A threshold account lockout policy in windows which locked an account after certain numbers of ttempt that can be possible in UNIX also through Iptables chain rule.

Here admin can set iptable chain rules for certain number of login attempts and if user crossed the define number then account will get locked for some time period as specified by admin.

Type the given below command to set iptable chain rule for account lockout policy:

iptables -I INPUT -p tcp –dport 21 -i eth0 -m state –state NEW -m recent –set

iptables -I INPUT -p tcp –dport 21 -i eth0 -m state –state NEW -m recent –update –seconds 120 –hitcount 3 -j DROP

Now this above rule will allow only 3 chances for login into FTP server otherwise locked the account for 120 seconds (2 minutes).

service vsftpd restart

Let’s ensure iptable chain rule working by making brute force attack as above.

Great!! It has prevented by stopping brute force after 3 attempts but will get activated after 2 minute therefore admin should locked the account for long period of time.

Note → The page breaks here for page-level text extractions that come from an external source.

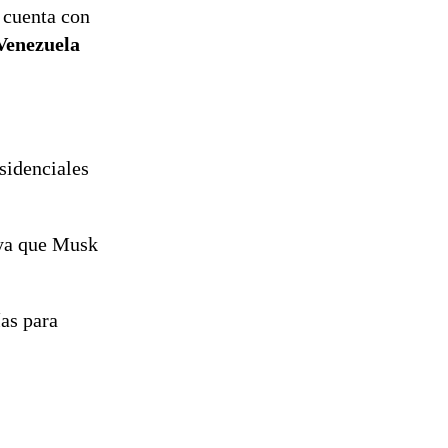
 cuenta con
 Venezuela
esidenciales
 ya que Musk
ías para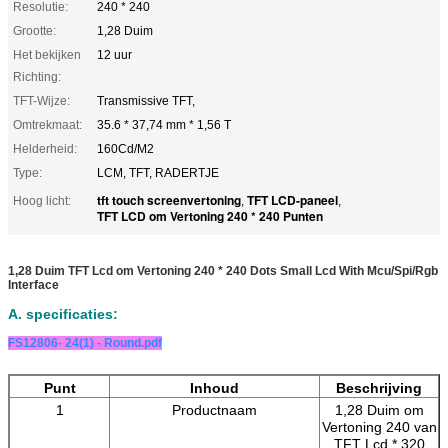
Resolutie:
240 * 240
Grootte:
1,28 Duim
Het bekijken
12 uur
Richting:
TFT-Wijze:
Transmissive TFT,
Omtrekmaat:
35.6 * 37,74 mm * 1,56 T
Helderheid:
160Cd/M2
Type:
LCM, TFT, RADERTJE
tft touch screenvertoning
TFT LCD-paneel
Hoog licht:
,
,
TFT LCD om Vertoning 240 * 240 Punten
1,28 Duim TFT Lcd om Vertoning 240 * 240 Dots Small Lcd With Mcu/Spi/Rgb
Interface
A. specificaties:
FS12806- 24(1) - Round.pdf
Punt
Inhoud
Beschrijving
1
Productnaam
1,28 Duim om
Vertoning 240 van
TFT Lcd * 320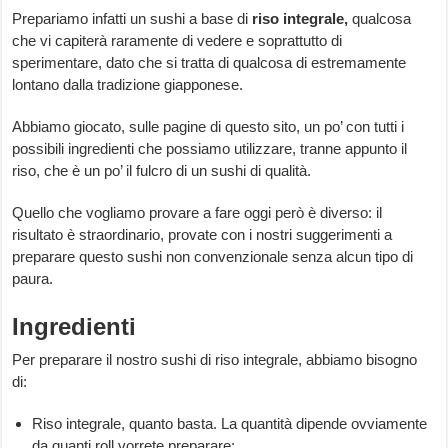
Prepariamo infatti un sushi a base di
riso integrale,
qualcosa
che vi capiterà raramente di vedere e soprattutto di
sperimentare, dato che si tratta di qualcosa di estremamente
lontano dalla tradizione giapponese.
Abbiamo giocato, sulle pagine di questo sito, un po’ con tutti i
possibili ingredienti che possiamo utilizzare, tranne appunto il
riso, che è un po’ il fulcro di un sushi di qualità.
Quello che vogliamo provare a fare oggi però è diverso: il
risultato è straordinario, provate con i nostri suggerimenti a
preparare questo sushi non convenzionale senza alcun tipo di
paura.
Ingredienti
Per preparare il nostro sushi di riso integrale, abbiamo bisogno
di:
Riso integrale, quanto basta. La quantità dipende ovviamente
da quanti roll vorrete preparare;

Admin can take help vsftpd.log to view client IP who try to connect with vsftpd server.

cd /etc/vsftpd.log

tail vsftpd.og

Allow specific IP to connect vsftpd

Now open hosts.allow file from inside /etc to allow valid user to connect with server securely through specific IP.

At the end of text file enter specific IP to whom you want to give permission for establishing connection as shown in given image.

vsftpd: 192.168.0.104

Restrict IP to connect vsftpd

It quite important that admin should restrict all IPs other than allowed IP (192.168.0.106) to protect network from establishing connect from unknown IP.

Open /etc/hosts.deny and specify list of hosts whom you want don’t to allow accessing into the system.

Vsftpd: All

Now open configure file of vsftpd and add following lines:

# TCP Wrappers

Tcp_wreappers= Yes

Restart the service vsftpd “service vsftpd restart”

When valid user try to connect with another IP then server will not allow established connection as shown in given image.

FTP Port forwarding

As we know port 21 is use as default port for FTP service therefore we can also secure port from 21 to another port.

Open vsftpd.conf file and follow given bellow steps:

• Disable connect from port 20=N0
• Add listen_port=5000
• service vsftpd restart

Now try to connect with FTP server via port 5000 with valid user credential and IP.

Great!!! We are successfully connected with FTP server via port 5000 in this way internal penetration testing helps us in system and network security.

Note: Always restart the vsftpd service after making any changes in its configuration file.